Being a new mother comes with a lot of demands and obligations. This is especially true when it comes to expressing milk for the baby, which must occur periodically throughout the day.
For new mothers that have returned to work, the Fair Labor Standards Act (FLSA) stipulates that employers must provide nursing breaks to women for a period of one year after giving birth. Here are a few things you should know about these laws.
Frequency and location of nursing breaks
Every woman is different when it comes to expressing milk for the purposes of nursing. Some will need to have breaks more often than others, so employers must work with the staff member to determine a break schedule that meets the woman’s needs. Additionally, the duration of each break is bound to vary day to day, so employers must remain flexible.
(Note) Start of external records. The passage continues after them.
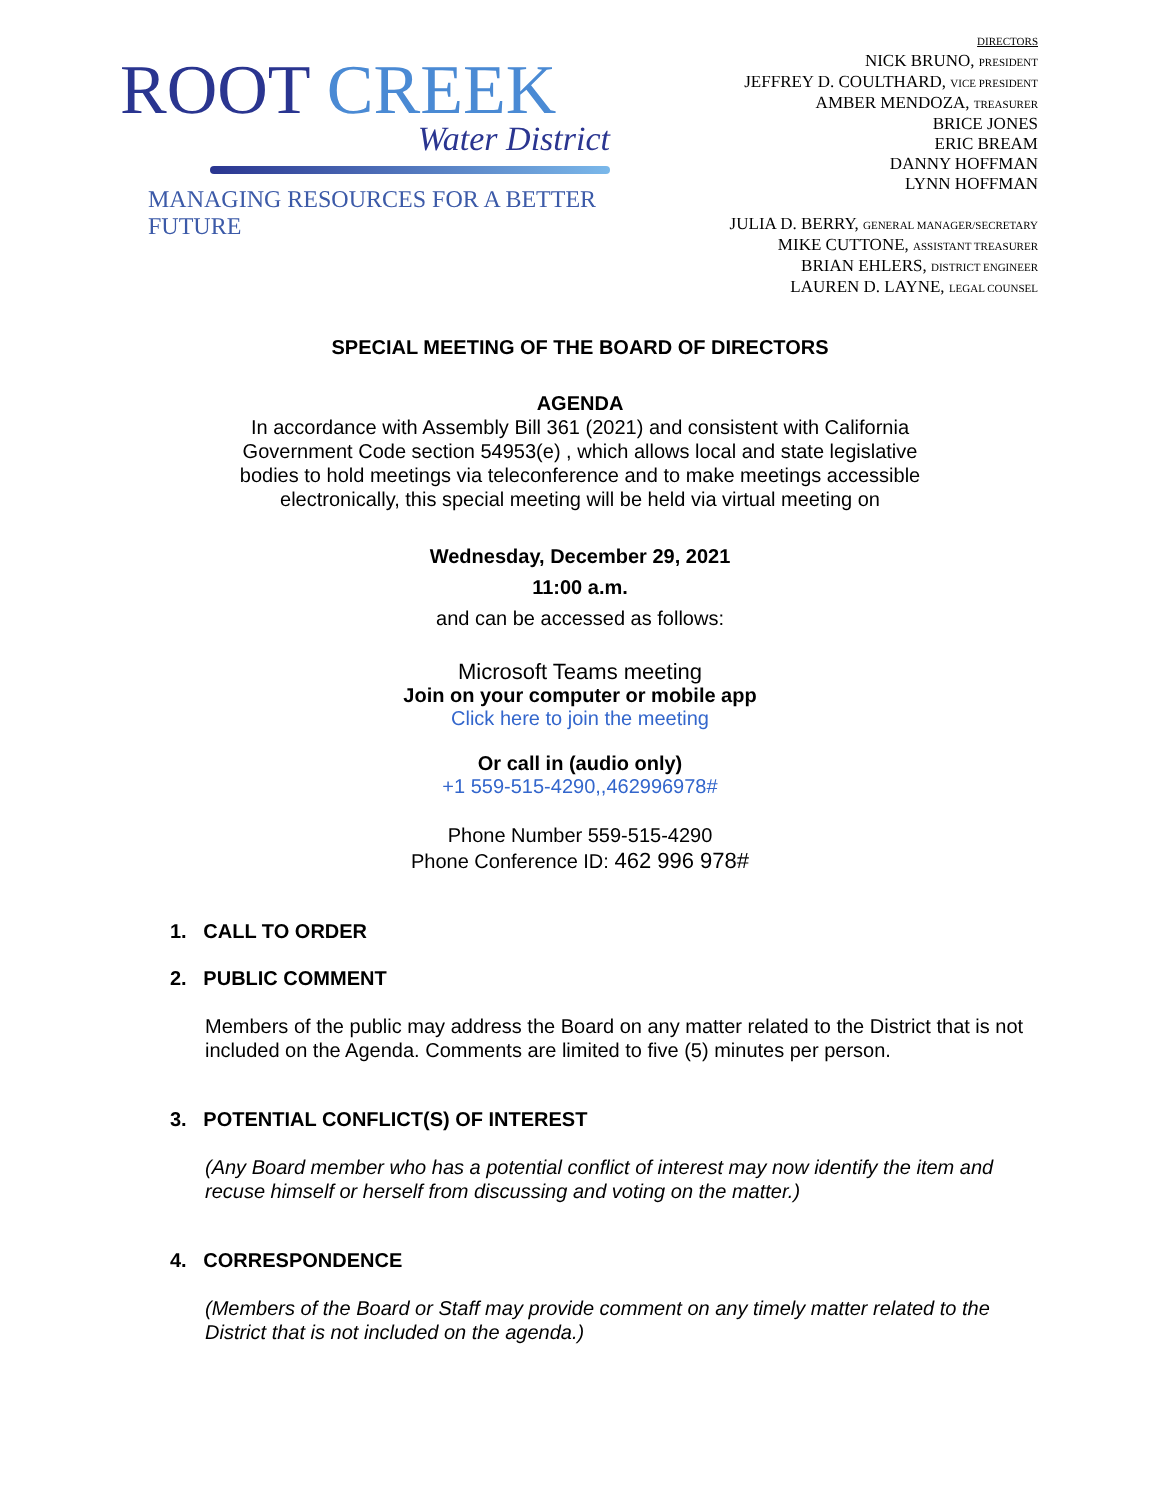ROOT CREEK
Water District
MANAGING RESOURCES FOR A BETTER FUTURE
DIRECTORS
NICK BRUNO, PRESIDENT
JEFFREY D. COULTHARD, VICE PRESIDENT
AMBER MENDOZA, TREASURER
BRICE JONES
ERIC BREAM
DANNY HOFFMAN
LYNN HOFFMAN
JULIA D. BERRY, GENERAL MANAGER/SECRETARY
MIKE CUTTONE, ASSISTANT TREASURER
BRIAN EHLERS, DISTRICT ENGINEER
LAUREN D. LAYNE, LEGAL COUNSEL
SPECIAL MEETING OF THE BOARD OF DIRECTORS
AGENDA
In accordance with Assembly Bill 361 (2021) and consistent with California
Government Code section 54953(e) , which allows local and state legislative
bodies to hold meetings via teleconference and to make meetings accessible
electronically, this special meeting will be held via virtual meeting on
Wednesday, December 29, 2021
11:00 a.m.
and can be accessed as follows:
Microsoft Teams meeting
Join on your computer or mobile app
Click here to join the meeting
Or call in (audio only)
+1 559-515-4290,,462996978#
Phone Number 559-515-4290
Phone Conference ID: 462 996 978#
1. CALL TO ORDER
2. PUBLIC COMMENT
Members of the public may address the Board on any matter related to the District that is not included on the Agenda. Comments are limited to five (5) minutes per person.
3. POTENTIAL CONFLICT(S) OF INTEREST
(Any Board member who has a potential conflict of interest may now identify the item and recuse himself or herself from discussing and voting on the matter.)
4. CORRESPONDENCE
(Members of the Board or Staff may provide comment on any timely matter related to the District that is not included on the agenda.)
Choosing the right location is also important. While the nursing mother does not a need permanent space to expel milk, they must have access to a private area free from disturbances. The bathroom is off-limits for nursing breaks, however, even if it is private.
Compensation for nursing breaks
Employers are not necessarily required to provide compensation for nursing breaks, unless certain circumstances apply. For example, if a woman uses a compensated break to express milk, she should still receive compensation for the break as she normally would. Additionally, a woman who performs work tasks while on a nursing break must also receive the sufficient amount of compensation.
If you feel your employer has violated your rights, you can file a complaint with your human resources department. Your employer is not allowed to take punitive action as a result of the complaint, such as by firing or demoting you.